An interesting deep-cut selection was “Shu Ba Da Du Ma Ma Ma Ma”: the band was seemingly very into re-exploration of their 1973 mega-hit “The Joker.”

The set’s high point was a three-song delight with Miller playing before a scrim in solo acoustic fashion. Arguably one of the band’s best-ever tunes, “Wild Mountain Honey,” melted into “Gangster of Love,” and then a marching “True Fine Love.”

“The Joker” was met with shrieks of excitement and familiarity, one of the set’s wrap-up tunes. The band swung through more of mega-hits: “Swingtown,” “Jet Airliner,” and “Keep on Rockin’ Me Baby” before the rollicking encore “Fly Like an Eagle.”

Journey took the stage to impressive, collective screams from the audience.

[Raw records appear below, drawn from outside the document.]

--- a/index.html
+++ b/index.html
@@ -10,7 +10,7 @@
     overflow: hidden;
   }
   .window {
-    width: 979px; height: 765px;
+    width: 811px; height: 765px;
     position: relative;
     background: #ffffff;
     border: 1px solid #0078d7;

Acrobatic of voice and body, Arnel Piñeda (no longer a newcomer to the band and its fans) bound about the stage, a commanding presence. Their opener, “Be Good to Yourself,” was another unusual selection during the night.

Neal Schon was on fire all set long, especially during “The Star-Spangled Banner.”

Beloved hit “Faithfully” happened, and amid the deafening sing-along, then it was on to mighty perennial hit “Don’t Stop Believin’.”

Tower of Power, a ten-piece collective of soulful horns and back line, went from funk to political when they strode into self-explanatorily-titled “Only So Much Oil in the Ground.” Synchronized horn section swaying, gospel leanings, and inter-song entreaties to party heartier made for a fun and funky set. One of T.O.P.’s biggest hits, “What Is Hip” became a call-and-response number with Braggs working the front section of the amphitheater.